AGENZIA DELLE ENTRATE – Risposta 21 aprile 2021, n. 279
Trattamento fiscale relativo alla correzione di errori contabili e corretta determinazione della base imponibile ai fini ACE
Con l’istanza di interpello specificata in oggetto, è stato esposto il seguente
Quesito
La Società – avente come oggetto principale quello della gestione di farmacie – è stata costituita il 27 novembre 2002 per conferimento di azienda da parte dell’Amministrazione Comunale.
In sede di costituzione, “venne iscritto alla voce Avviamento l’importo risultante dalla perizia di conferimento ai sensi dell’articolo 2343 c.c.”.
Tale importo è stato ammortizzato – sia civilisticamente che fiscalmente – in quote costanti per un periodo di quaranta anni, ossia lungo la durata della concessione pubblica di gestione delle farmacie comunali conferita dall’Amministrazione comunale.

━━━━━━━━━━━━━━━━━━━━━━━━━━━━━━

→ Compiti da svolgere
1. Elenca tutti gli enti e i soggetti nominati nel testo in esame.
2. Scrivi il seguito del testo in esame sull'avviamento della Società, partendo dopo la sua ultima frase.

→ Righe fornite
━━━━━━━━━━━━━━━━━━━━━━━━━━━━━━

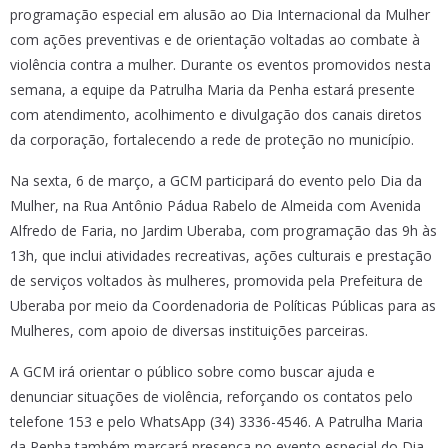
programação especial em alusão ao Dia Internacional da Mulher
com ações preventivas e de orientação voltadas ao combate à
violência contra a mulher. Durante os eventos promovidos nesta
semana, a equipe da Patrulha Maria da Penha estará presente
com atendimento, acolhimento e divulgação dos canais diretos
da corporação, fortalecendo a rede de proteção no município.
Na sexta, 6 de março, a GCM participará do evento pelo Dia da
Mulher, na Rua Antônio Pádua Rabelo de Almeida com Avenida
Alfredo de Faria, no Jardim Uberaba, com programação das 9h às
13h, que inclui atividades recreativas, ações culturais e prestação
de serviços voltados às mulheres, promovida pela Prefeitura de
Uberaba por meio da Coordenadoria de Políticas Públicas para as
Mulheres, com apoio de diversas instituições parceiras.
A GCM irá orientar o público sobre como buscar ajuda e
denunciar situações de violência, reforçando os contatos pelo
telefone 153 e pelo WhatsApp (34) 3336-4546. A Patrulha Maria
da Penha também marcará presença no evento especial do Dia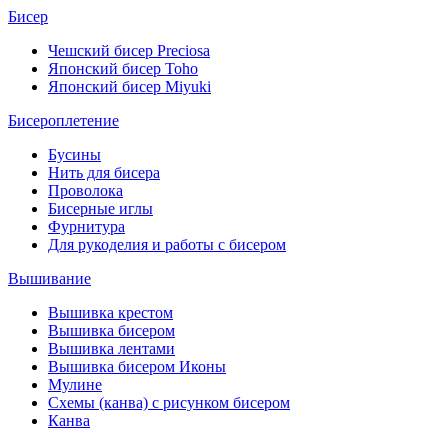
Бисер
Чешский бисер Preciosa
Японский бисер Toho
Японский бисер Miyuki
Бисероплетение
Бусины
Нить для бисера
Проволока
Бисерные иглы
Фурнитура
Для рукоделия и работы с бисером
Вышивание
Вышивка крестом
Вышивка бисером
Вышивка лентами
Вышивка бисером Иконы
Мулине
Схемы (канва) с рисунком бисером
Канва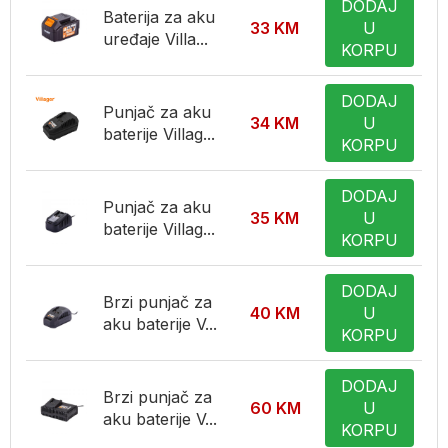
DODAJ
Baterija za aku
33
KM
U
uređaje Villa...
KORPU
DODAJ
Punjač za aku
34
KM
U
baterije Villag...
KORPU
DODAJ
Punjač za aku
35
KM
U
baterije Villag...
KORPU
DODAJ
Brzi punjač za
40
KM
U
aku baterije V...
KORPU
DODAJ
Brzi punjač za
60
KM
U
aku baterije V...
KORPU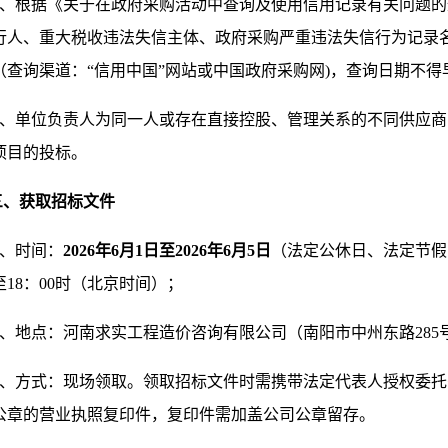
、根据《关于在政府采购活动中查询及使用信用记录有关问题的
行人、重大税收违法失信主体、政府采购严重违法失信行为记录
（查询渠道：“信用中国”网站或中国政府采购网)，查询日期不
、单位负责人为同一人或存在直接控股、管理关系的不同供应商
项目的投标。
三、获取招标文件
1、时间：
202
6
年
6月
1
日至
202
6
年
6月
5
日
（法定公休日、法定节假
至18：00时（北京时间）；
2、地点：河南求实工程造价咨询有限公司（南阳市中州东路285
3、方式：现场领取。领取
招标
文件时需携带法定代表人授权委托
公章的营业执照复印件，复印件需加盖公司公章留存。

━━━━━━━━━━━━━━━━━━━━━━━━━━━━━━

→ Soluzioni
1. Agenzia delle Entrate; la Società; l'Amministrazione Comunale

2.
Nel bilancio chiuso al 31 dicembre 2018 era iscritto un importo pari a 25/40 dell’importo iniziale, ossia pari alla quota residua sulla base del piano di ammortamento inizialmente prefissato.
Al riguardo, l’istante evidenzia che “in merito all’avviamento, si è addivenuti alla conclusione che la scelta assunta in passato di ammortizzare l’avviamento sulla base della durata della concessione pubblica di gestione delle farmacie comunali non fosse corretta alla luce dei principi contabili di riferimento. Non risulta, infatti, giustificabile una ripartizione per 40 anni di tale voce di attivo, sia in base ai principi contabili pregressi che in base a quelli attualmente vigenti”.
La Società intende, pertanto, rettificare contabilmente l’avviamento operando una correzione di un errore contabile rilevante, commesso sin dalla prima rilevazione dell’ammortamento sull’avviamento iscritto in sede di conferimento.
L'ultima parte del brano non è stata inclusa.